В этом же, первом действии заявлен ещё один, чрезвычайно важный и для Горького, и для Чехова мотив греха. В пьесе «На дне» этот мотив вводится Костылёвым, по сути, дискредитирующим его: рассуждая о необходимости “маслица в лампаду” купить, он пытается “умаслить” Бога, дав свечки как “взятку”. Параллельно рассуждениям о грехе и, следовательно, праведности, возникает секуляризированное представление о грехе — Клещ говорит о совести. Многоплановость горьковского образа проявляется уже в первом действии: Костылёв упрекает своего жильца в “злодействе”, считая, что Анна “зачахла от… злодейства” Клеща, а тот, в свою очередь, считает ночлежников людьми “без чести, без совести” (95). Ответ Пепла симптоматичен: совесть — это роскошь, которую не могут себе позволить люди, лишившиеся всего того, что признаётся ценным в социальном мире. Согласно Пеплу, идеологу сильной личности, совесть “тем нужна, у кого власть да сила есть…” (95), то есть это продукт уже социально организованного общества.

Сразу после разговора о совести появляются Наташа и Лука. Если образ Клеща связан с мотивом работы, образ Наташи — с мотивом любви, то образ Луки — с рассуждениями о совести и грехе. Реплика Пепла, обращённая к Наташе, по поводу смерти от любви (“смерть приму… Даже — с радостью, потому что — от чистой руки”), полностью соответствует расхожим представлениям о “роковой любви”, высказанной на языке “рыцаря на дне”. При этом рефреном к словам Пепла звучат две реплики Бубнова “а ниточки-то гнилые”, которые весьма двусмысленно ложатся на объяснения в любви ночлежного Казановы. Диалогическая структура этой мизансцены построена по принципу, уже заявленному в начале: разрозненные как будто бы речевые потоки обнаруживают своё смысловое сцепление в момент перехода к иной мизансцене, которая вновь обнаруживает свою внутреннюю связь в кажущемся “глухом” диалоге. Так, например, Клещ и Бубнов в этой сцене выступают “пророками”, причём, сказанное ненавязчиво, а потому без претензии на пророчество, постепенно обнаруживает свою истинность: Пепел-таки погубит Наташу, хотя и невольно.

Система образов выстроена, как нам представляется, довольно чётко: героини, воплощающие мотив любви в разных её ипостасях, и герои — с мотивом работы. Два героя завершают персонажный триптих — это Сатин и Лука, герои-идеологи, формулирующие концепцию личности. Их позиции тоже соотносимы с определёнными сферами человеческого духа — это вера и знание.

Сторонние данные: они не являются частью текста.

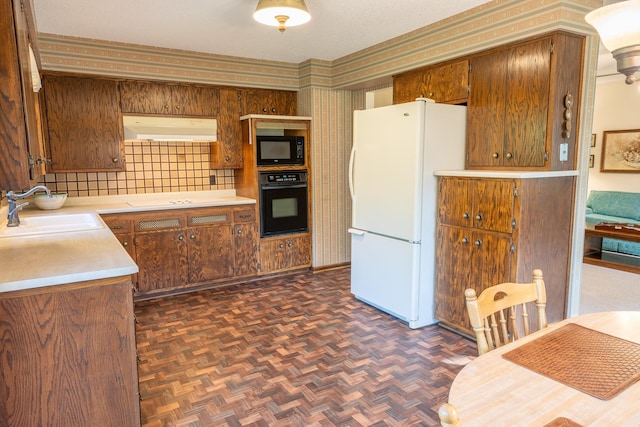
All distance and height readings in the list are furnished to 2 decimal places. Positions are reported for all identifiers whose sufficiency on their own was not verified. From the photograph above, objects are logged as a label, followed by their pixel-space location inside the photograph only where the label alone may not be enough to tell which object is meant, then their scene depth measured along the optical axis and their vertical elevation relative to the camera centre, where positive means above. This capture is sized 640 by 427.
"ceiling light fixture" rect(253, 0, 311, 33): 2.49 +0.93
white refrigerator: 3.15 -0.25
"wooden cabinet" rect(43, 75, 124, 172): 3.71 +0.37
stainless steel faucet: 2.65 -0.31
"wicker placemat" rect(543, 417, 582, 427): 0.95 -0.61
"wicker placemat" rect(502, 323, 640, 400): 1.12 -0.61
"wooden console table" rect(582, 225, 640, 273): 4.87 -1.23
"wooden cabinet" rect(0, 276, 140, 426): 1.51 -0.75
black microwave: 4.41 +0.13
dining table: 0.99 -0.61
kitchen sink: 2.53 -0.42
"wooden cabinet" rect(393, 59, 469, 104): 3.33 +0.67
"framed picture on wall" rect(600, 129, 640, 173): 6.01 +0.12
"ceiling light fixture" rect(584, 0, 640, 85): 1.20 +0.39
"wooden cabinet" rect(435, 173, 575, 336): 2.69 -0.54
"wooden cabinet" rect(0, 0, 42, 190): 1.41 +0.19
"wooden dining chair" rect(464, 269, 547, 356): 1.42 -0.54
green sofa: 5.45 -0.74
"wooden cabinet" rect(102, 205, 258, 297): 3.89 -0.82
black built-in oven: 4.50 -0.45
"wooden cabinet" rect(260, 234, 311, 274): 4.61 -1.04
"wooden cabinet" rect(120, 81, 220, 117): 4.04 +0.66
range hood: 4.02 +0.35
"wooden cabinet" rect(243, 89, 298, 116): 4.66 +0.70
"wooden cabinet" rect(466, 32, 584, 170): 2.74 +0.41
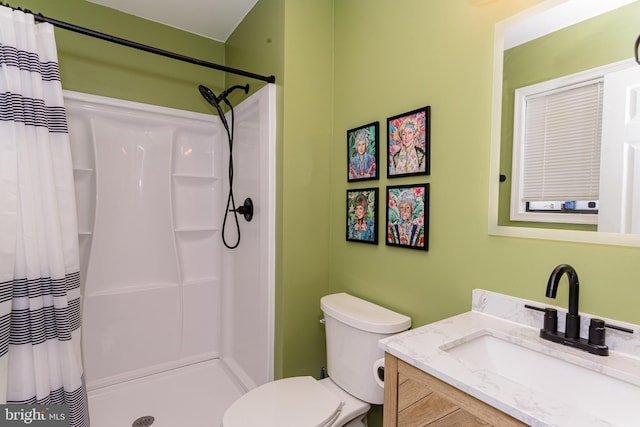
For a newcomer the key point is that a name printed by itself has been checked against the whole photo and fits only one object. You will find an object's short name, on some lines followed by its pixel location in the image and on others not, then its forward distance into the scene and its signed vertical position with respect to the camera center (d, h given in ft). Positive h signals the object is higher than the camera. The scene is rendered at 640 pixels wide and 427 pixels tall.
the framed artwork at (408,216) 4.17 -0.23
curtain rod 4.42 +2.39
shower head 6.35 +2.12
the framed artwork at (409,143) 4.13 +0.80
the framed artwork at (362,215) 4.93 -0.26
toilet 3.94 -2.74
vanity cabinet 2.21 -1.63
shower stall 5.95 -1.38
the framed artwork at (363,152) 4.88 +0.79
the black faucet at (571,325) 2.66 -1.12
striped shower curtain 4.18 -0.43
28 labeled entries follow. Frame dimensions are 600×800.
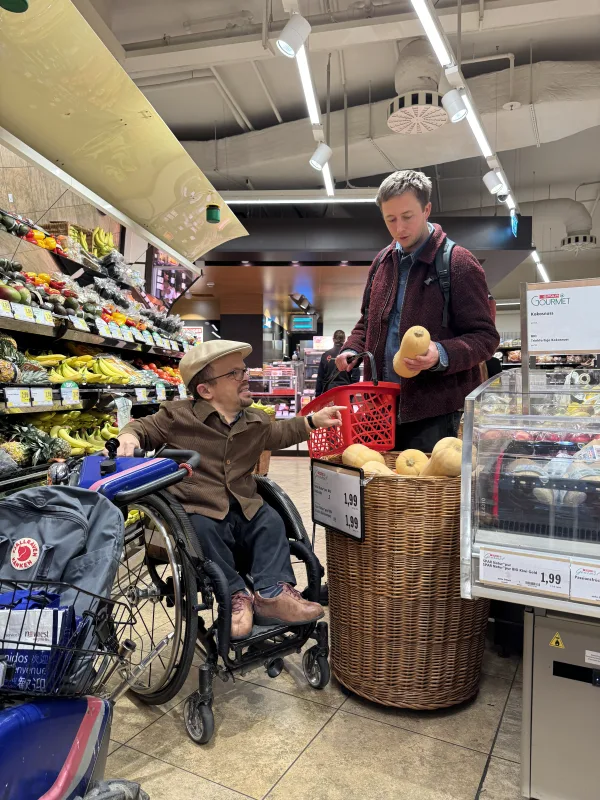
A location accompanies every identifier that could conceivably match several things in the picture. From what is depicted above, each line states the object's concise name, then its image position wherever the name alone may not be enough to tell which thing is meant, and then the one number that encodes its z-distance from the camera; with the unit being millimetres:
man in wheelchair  1903
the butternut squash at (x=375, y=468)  1821
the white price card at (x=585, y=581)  1204
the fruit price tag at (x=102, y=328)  3539
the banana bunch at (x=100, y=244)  4754
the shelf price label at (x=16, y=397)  2594
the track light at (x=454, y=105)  4898
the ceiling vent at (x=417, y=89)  5414
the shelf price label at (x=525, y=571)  1237
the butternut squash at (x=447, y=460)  1778
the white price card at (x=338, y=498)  1830
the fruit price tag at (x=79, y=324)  3218
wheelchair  1650
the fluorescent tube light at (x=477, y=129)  5312
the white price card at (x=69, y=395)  3119
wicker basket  1767
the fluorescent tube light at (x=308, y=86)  4450
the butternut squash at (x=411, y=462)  1899
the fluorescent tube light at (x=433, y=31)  3797
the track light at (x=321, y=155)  5957
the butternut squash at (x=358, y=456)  1893
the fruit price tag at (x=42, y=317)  2862
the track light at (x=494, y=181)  6805
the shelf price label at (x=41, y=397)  2822
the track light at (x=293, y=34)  3973
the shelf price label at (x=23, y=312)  2672
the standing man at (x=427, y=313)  2068
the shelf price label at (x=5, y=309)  2543
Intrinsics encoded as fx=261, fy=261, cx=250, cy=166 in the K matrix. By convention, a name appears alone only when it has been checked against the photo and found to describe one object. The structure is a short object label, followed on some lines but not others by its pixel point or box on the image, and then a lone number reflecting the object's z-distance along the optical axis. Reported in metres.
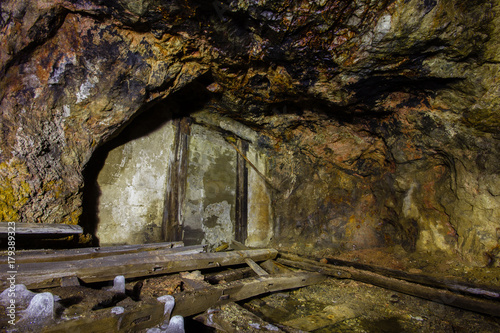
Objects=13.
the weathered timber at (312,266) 2.99
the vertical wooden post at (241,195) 4.85
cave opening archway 3.48
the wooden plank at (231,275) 2.65
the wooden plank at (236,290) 1.85
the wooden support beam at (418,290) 2.15
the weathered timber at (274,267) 3.20
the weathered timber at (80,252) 2.23
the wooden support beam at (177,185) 3.98
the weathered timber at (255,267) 2.74
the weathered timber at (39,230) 2.17
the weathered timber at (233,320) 1.71
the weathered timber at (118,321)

Многочисленная литература о пьесе Горького, несмотря на своё обилие и разнообразие, вся упирается в загадку двух образов — Сатина и Луки. Как правило, проблема сводится к выбору, связанному с этими героями, — правда, как бы жестока она ни была, или спасительная иллюзия. В такой интерпретации образы выглядят как жёстко оппозиционные. И только в одной из старых книг, написанной неизвестным нам автором с символической фамилией Треплев (ирония имён или судеб?), анализ пьесы снимает оппозицию: “В конце концов он (Сатин. — Н.И-Ф.) примыкает к нему как самый способный ученик. От скептицизма к вере: дорога Паскаля” 13.